Nile Insurance’s net profit fell by nearly half last fiscal year and reached 63.5 million Br, the same figure it recorded in the 2015 fiscal year.
The firm’s profit decline has also dragged shareholders return down to 272 Br a share, almost half of what it reported in the same period in the 2017 fiscal year.
Stagnating gross written premiums, an increase in the amount of premiums ceded to reinsurers, growing operating expenses and a considerable amount of money transferred to the life insurance fund caused the profit declines at the 23-year-old insurer.
“The life insurance business is not accounted for in the profit,” Nigusu Anteneh, CEO of the company, told Fortune. “This has affected the profit.”
Nile, which reports life insurance every other year, transferred 22.47 million Br to the life insurance fund, which is given as one of the reasons for the income decline last year.
The new reporting system, the International Financial Reporting Standards (IFRS), has also brought 15 million Br in adjustment from last year when it reported 101.7 million Br in net profit.
“In the preceding year, net income gained from financial guarantee bonds, close to 26 million Br, which was one of the factors,” Nigusu said.
The net underwriting for the period is decreased by nine percent to 93 million Br.

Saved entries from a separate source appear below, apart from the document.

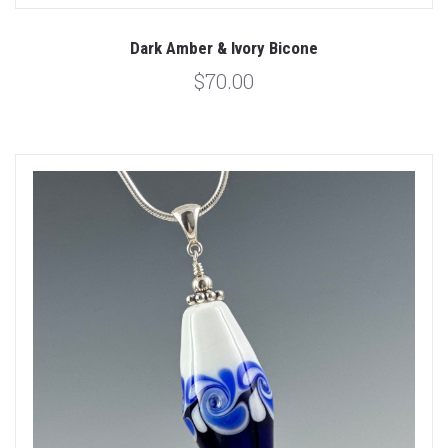
Dark Amber & Ivory Bicone
$70.00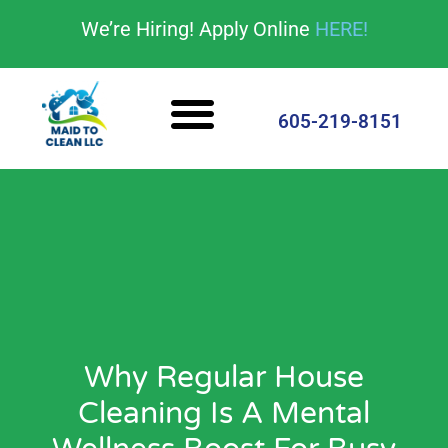
content
We’re Hiring! Apply Online
HERE!
Cleaning Services
House Cleaning Tips
605-219-8151
Why Regular House
Cleaning Is A Mental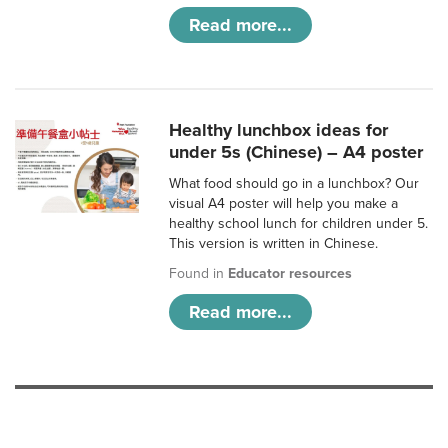
Read more...
Healthy lunchbox ideas for
under 5s (Chinese) – A4 poster
What food should go in a lunchbox? Our
visual A4 poster will help you make a
healthy school lunch for children under 5.
This version is written in Chinese.
Found in
Educator resources
Read more...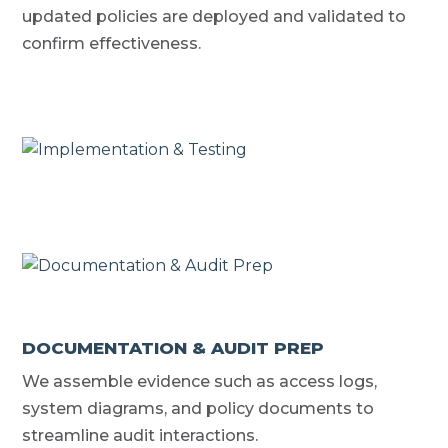
updated policies are deployed and validated to
confirm effectiveness.
DOCUMENTATION & AUDIT PREP
We assemble evidence such as access logs,
system diagrams, and policy documents to
streamline audit interactions.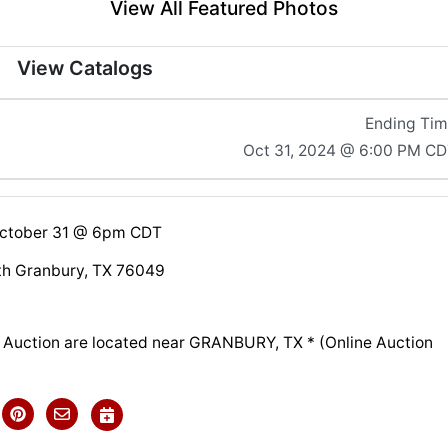
View All Featured Photos
View Catalogs
Ending Ti
Oct 31, 2024 @ 6:00 PM C
October 31 @ 6pm CDT
th Granbury, TX 76049
is Auction are located near GRANBURY, TX * (Online Auction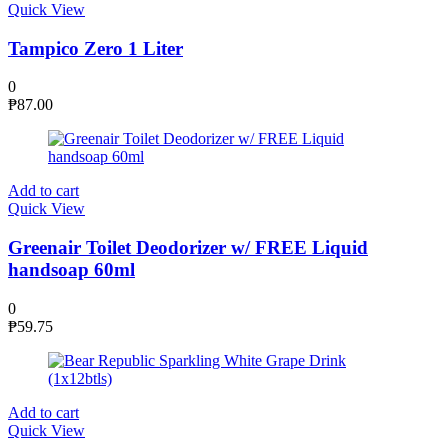
Quick View
Tampico Zero 1 Liter
0
₱
87.00
Add to cart
Quick View
Greenair Toilet Deodorizer w/ FREE Liquid
handsoap 60ml
0
₱
59.75
Add to cart
Quick View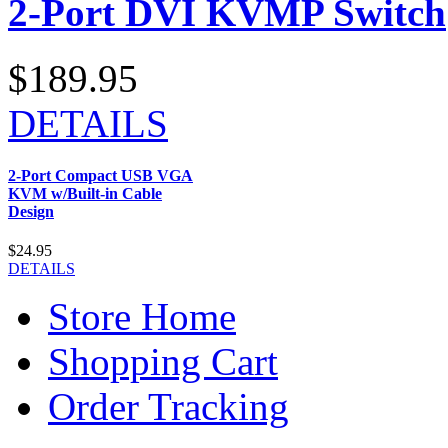
2-Port DVI KVMP Switch
$189.95
DETAILS
2-Port Compact USB VGA
KVM w/Built-in Cable
Design
$24.95
DETAILS
Store Home
Shopping Cart
Order Tracking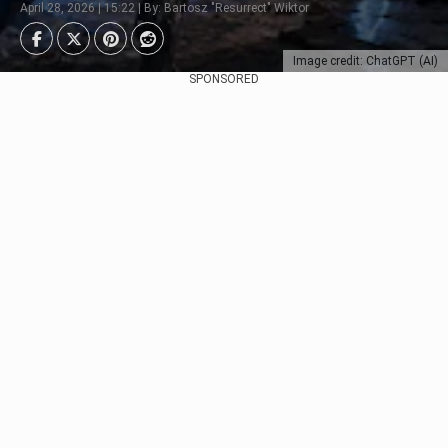
April 28, 2026 | 15:22 | By: Bartosz "Resurrect" Wiktor
Image credit: ChatGPT (AI)
SPONSORED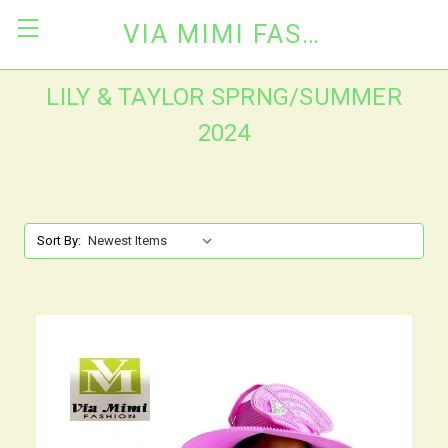
VIA MIMI FASHION
LILY & TAYLOR SPRNG/SUMMER
2024
Sort By: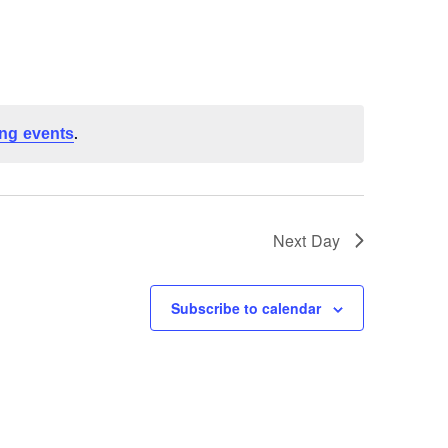
ng events
.
Next Day
Subscribe to calendar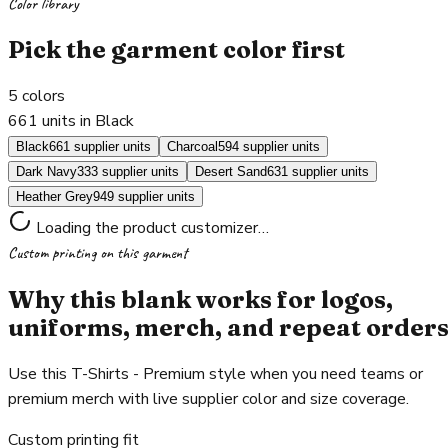
Color library
Pick the garment color first
5
colors
661 units in Black
Black
661 supplier units
Charcoal
594 supplier units
Dark Navy
333 supplier units
Desert Sand
631 supplier units
Heather Grey
949 supplier units
Loading the product customizer…
Custom printing on this garment
Why this blank works for logos,
uniforms, merch, and repeat order
Use this T-Shirts - Premium style when you need teams or
premium merch with live supplier color and size coverage.
Custom printing fit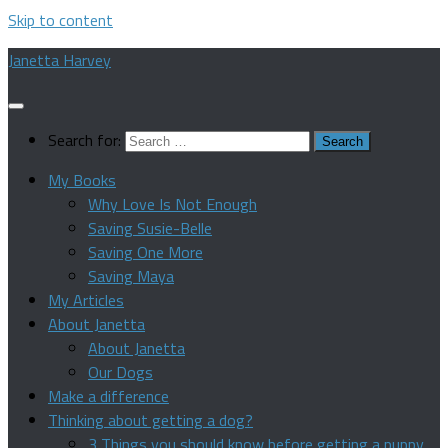
Skip to content
Janetta Harvey
Search for:
My Books
Why Love Is Not Enough
Saving Susie-Belle
Saving One More
Saving Maya
My Articles
About Janetta
About Janetta
Our Dogs
Make a difference
Thinking about getting a dog?
3 Things you should know before getting a puppy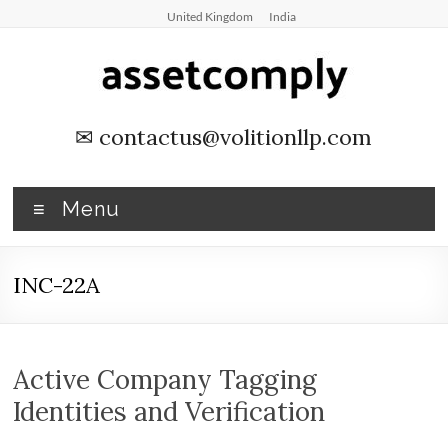
Skip
United Kingdom
India
to
content
Asset
✉
contactus@volitionllp.com
Tagging
&
Menu
Verification
INC-22A
Asset
Tagging
&
Verification
Active Company Tagging
by
Identities and Verification
Asset
Comply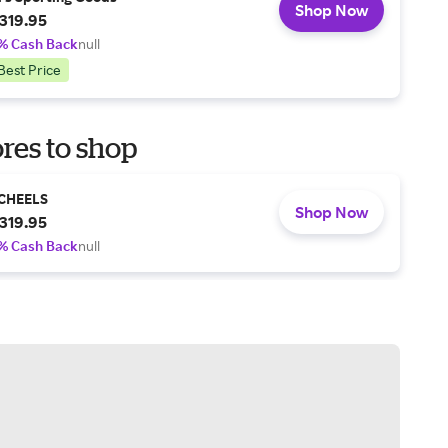
Shop Now
319.95
% Cash Back
null
Best Price
res to shop
CHEELS
Shop Now
319.95
% Cash Back
null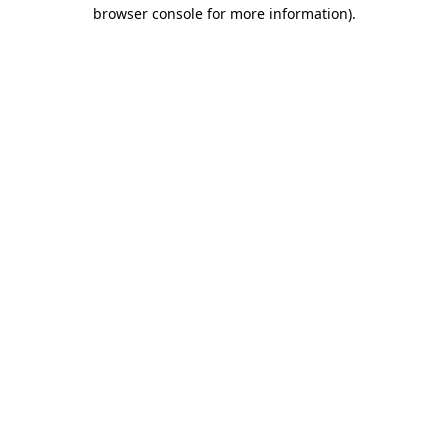
browser console for more information)
.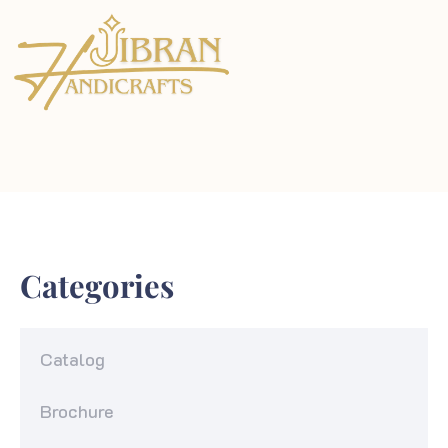
Categories
Catalog
Brochure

While the gross written premium remained the same at 454 million Br, the firm retained 82.7pc of its premium, a three percent decline compared with the preceding year.
The CEO attributes the slight decrease in results to measures taken in underwriting.
“We took underwriting measures,” Negus told Fortune. “We were very selective of the risks we took.”
Mekdes Akililu, the board chairperson of the firm, affirms this in his remarks in the financial statement.
“The cautious moves taken by our company regarding risk selection and attempts to avoid the looming trouble has limited the growth in the company’s premium[s],” said Mekdes. “With the prudent moves, we trust our company will be better rewarded in the year to come.”
The company wrote 59pc of its total underwriting in the motor vehicle sector, followed by the liability and engineering insurance sectors.
The drop in written premiums follows a decline in claims incurred. Nile paid 233.6 million Br as claims in the reporting period.
“If it is not for the customs guarantee bond, the claims will show a substantial decline,” the CEO told Fortune.
Nile paid 20 million Br for customs guarantee bond in the reporting period while holding 18 million Br as a reserve.
The firm is also in an ongoing court battle with the Addis Abeba Qality Customs Branch Office of the Ministry of Revenues for the 18.1 million Br customs guarantee bond it covered for Keangnam Enterprise Limited. Two months ago the Ministry manage to get a court order to freeze Nile’s bank accounts.
The firm’s operating expenses rose by 14pc, hitting 88.7 million Br.
“The staff salaries and benefits have surged,” said Negus.
Nile is also building a headquarters in the financial district on Ras Abebe Aregay Street at an estimated cost of 1.2 billion Br. Recently, it hired Rama Construction and China Jiangsu International Economic & Technical Cooperation to complete the finishing work on the building for 872 million Br.
Nile earned 50.7 million Br, 22.8 million Br and 5.6 million from interest income, dividends and building rent, respectively.
The insurer has invested 146 million Br in shares of Abyssinia Bank, jointly owns a building in Bahir Dar with Abyssinia Bank and owns a recovery yard.
The liquidity of the firm declined in cash and relative terms against its capital. The cash and bank balance of the firm decreased by 24pc to 28.4 million Br. The liquidity ratio to total assets also declined to three percent.
“The decline in the liquidity level of Nile must have been due to a huge investment in fixed assets,” Abdulmenan said.
The CEO echoes the expert’s view.
“We have been financing the construction of the headquarters building from our own account,” Nigus told Fortune. “For the finishing work, we are planning to get a loan.”
The average cash and bank balance of the industry stood at nine percent.
“Nile should take extra caution against a further reduction of liquidity,” the expert suggested.
The paid-up capital of Nile increased by 61pc, reaching 302.7 million Br.
“Nile should use its capital to earn more income,” Abdulmenan advised.